How to Measure or Detect the Kolmogorov-Smirnov Test

Measure KS only on ordered numeric values. For LLM systems, good inputs include token counts, latencies, embedding distances, retrieval scores, evaluator scores, confidence scores, response lengths, and per-step agent counts.

  • Reference window: define the baseline distribution from a reviewed dataset, release candidate, or stable production period.
  • Current window: sample the same field from current traffic, segmented by tenant, locale, route, model, prompt version, and cohort.
  • KS statistic: report the maximum cumulative-distribution gap; larger values mean stronger observed distribution movement.
  • P-value: use it as uncertainty evidence, not effect size. Large samples can make tiny shifts statistically significant.
  • FutureAGI pairing: compare KS alerts with eval-fail-rate-by-cohort, p99 latency, token-cost-per-trace, thumbs-down rate, and escalation rate.
from scipy.stats import ks_2samp

stat, pvalue = ks_2samp(reference_scores, current_scores)
if stat > 0.12 and pvalue < 0.01:
    alert("distribution shift", stat=stat, pvalue=pvalue)

The test tells you that two distributions differ; it does not explain why. Pair it with quantile plots, cohort slices, trace examples, and evaluator results before opening a release blocker.

Common Mistakes

  • Using KS on raw text or categories. It needs ordered numeric values; convert text to measurable scores, lengths, distances, or evaluator outputs first.
  • Treating p-value as business impact. With enough traffic, tiny harmless shifts look significant. Always report the KS statistic and practical threshold.
  • Checking aggregate traffic only. Agent drift often hides inside one route, tool path, account tier, locale, or prompt version.
  • Ignoring ties and discrete scores. Heavily rounded confidence scores may need permutation checks or a complementary metric.
  • Acting on KS alone. Pair the alert with traces, cohort evals, and user-feedback movement before changing prompts or models.

Frequently Asked Questions

What is the Kolmogorov-Smirnov test?

The Kolmogorov-Smirnov test compares one sample with a reference distribution, or two samples with each other, by measuring the largest distance between their cumulative distributions. In AI reliability, it is useful for detecting distribution drift in numeric features, scores, latencies, and cohorts.

How is the Kolmogorov-Smirnov test different from population stability index?
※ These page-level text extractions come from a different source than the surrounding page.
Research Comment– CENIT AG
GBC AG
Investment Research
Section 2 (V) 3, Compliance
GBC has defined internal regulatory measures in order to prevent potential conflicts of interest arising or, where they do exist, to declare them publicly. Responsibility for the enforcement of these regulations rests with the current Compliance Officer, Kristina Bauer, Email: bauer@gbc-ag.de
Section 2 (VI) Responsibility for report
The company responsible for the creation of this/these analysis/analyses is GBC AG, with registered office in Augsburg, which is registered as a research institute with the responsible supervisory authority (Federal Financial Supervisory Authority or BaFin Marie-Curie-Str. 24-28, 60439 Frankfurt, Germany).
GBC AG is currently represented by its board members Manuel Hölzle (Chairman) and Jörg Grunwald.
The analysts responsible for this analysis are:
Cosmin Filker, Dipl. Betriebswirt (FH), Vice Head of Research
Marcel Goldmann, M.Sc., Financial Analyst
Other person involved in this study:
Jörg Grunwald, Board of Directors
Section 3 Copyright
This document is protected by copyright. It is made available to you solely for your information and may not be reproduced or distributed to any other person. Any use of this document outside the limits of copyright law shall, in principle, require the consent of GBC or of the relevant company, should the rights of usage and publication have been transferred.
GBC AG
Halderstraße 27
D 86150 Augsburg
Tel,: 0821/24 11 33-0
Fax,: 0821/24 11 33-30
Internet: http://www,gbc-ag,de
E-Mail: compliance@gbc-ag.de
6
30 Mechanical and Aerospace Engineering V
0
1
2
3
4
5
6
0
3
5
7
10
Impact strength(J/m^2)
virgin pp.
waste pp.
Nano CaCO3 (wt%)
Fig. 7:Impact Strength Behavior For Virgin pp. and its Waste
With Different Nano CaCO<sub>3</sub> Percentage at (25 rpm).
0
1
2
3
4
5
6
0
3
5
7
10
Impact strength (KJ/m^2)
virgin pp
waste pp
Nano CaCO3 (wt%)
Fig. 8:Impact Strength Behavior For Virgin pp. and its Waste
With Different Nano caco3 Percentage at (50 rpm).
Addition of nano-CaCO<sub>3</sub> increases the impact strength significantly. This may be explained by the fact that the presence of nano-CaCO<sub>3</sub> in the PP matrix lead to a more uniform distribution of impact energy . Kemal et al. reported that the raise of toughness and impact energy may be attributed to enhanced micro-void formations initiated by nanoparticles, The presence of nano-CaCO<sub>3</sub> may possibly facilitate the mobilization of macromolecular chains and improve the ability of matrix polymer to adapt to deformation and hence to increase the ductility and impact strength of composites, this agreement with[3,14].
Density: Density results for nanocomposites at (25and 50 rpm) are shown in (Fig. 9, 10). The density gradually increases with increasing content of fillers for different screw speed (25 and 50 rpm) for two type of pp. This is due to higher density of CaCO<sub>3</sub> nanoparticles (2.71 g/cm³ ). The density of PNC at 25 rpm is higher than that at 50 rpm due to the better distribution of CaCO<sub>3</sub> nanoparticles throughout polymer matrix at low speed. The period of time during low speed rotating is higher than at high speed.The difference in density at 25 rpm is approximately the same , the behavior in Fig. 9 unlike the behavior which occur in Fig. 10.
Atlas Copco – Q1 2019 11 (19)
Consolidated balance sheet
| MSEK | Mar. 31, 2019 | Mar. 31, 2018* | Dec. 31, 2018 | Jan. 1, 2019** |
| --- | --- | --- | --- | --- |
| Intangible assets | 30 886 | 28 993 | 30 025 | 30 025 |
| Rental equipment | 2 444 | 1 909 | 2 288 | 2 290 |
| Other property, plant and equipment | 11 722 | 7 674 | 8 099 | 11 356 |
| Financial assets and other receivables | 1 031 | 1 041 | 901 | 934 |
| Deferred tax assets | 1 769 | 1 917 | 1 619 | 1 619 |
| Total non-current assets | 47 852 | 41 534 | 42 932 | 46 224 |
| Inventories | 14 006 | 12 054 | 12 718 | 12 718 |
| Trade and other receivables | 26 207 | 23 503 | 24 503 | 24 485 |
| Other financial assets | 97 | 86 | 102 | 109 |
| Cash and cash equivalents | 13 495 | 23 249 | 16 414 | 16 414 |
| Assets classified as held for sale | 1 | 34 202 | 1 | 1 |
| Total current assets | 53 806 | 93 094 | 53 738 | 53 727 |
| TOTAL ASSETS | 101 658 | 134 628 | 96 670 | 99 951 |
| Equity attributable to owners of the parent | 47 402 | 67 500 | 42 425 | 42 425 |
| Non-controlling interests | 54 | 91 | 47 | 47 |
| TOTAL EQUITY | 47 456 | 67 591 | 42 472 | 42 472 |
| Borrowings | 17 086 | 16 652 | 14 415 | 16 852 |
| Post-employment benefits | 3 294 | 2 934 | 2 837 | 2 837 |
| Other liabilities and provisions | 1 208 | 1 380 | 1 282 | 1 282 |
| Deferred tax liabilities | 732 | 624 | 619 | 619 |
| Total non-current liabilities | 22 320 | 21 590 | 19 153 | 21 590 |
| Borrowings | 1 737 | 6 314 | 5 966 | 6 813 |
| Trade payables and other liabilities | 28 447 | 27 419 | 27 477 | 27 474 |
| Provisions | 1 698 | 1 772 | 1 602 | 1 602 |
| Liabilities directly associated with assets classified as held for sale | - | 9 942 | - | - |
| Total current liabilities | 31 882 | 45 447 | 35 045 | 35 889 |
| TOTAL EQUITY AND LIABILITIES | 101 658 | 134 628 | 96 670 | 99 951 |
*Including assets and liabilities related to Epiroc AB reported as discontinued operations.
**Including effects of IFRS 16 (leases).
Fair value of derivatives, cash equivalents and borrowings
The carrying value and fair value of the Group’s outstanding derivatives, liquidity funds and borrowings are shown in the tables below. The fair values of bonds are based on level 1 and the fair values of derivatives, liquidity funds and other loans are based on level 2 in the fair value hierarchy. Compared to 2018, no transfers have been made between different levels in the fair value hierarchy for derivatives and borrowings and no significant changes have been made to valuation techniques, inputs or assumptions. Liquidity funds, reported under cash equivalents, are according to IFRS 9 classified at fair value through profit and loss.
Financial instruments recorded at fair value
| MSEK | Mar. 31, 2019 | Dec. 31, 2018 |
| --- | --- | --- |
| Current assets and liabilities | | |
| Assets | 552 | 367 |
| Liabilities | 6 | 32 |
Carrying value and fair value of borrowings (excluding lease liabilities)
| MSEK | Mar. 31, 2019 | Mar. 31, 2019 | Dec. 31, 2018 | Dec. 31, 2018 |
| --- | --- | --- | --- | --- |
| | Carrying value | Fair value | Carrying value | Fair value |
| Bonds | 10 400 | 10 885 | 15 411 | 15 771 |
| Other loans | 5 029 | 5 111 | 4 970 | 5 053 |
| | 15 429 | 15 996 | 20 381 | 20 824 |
Population stability index bins values and compares proportions across bins, so bin choices affect the result. The Kolmogorov-Smirnov test compares cumulative distributions directly and reports the largest observed gap.

How do you measure the Kolmogorov-Smirnov test in FutureAGI?

Run the KS statistic on numeric fields from `fi.datasets.Dataset` or `traceAI-langchain` traces, then track statistic, p-value, and cohort movement. FutureAGI teams pair that drift signal with eval-fail-rate-by-cohort and user-feedback proxies.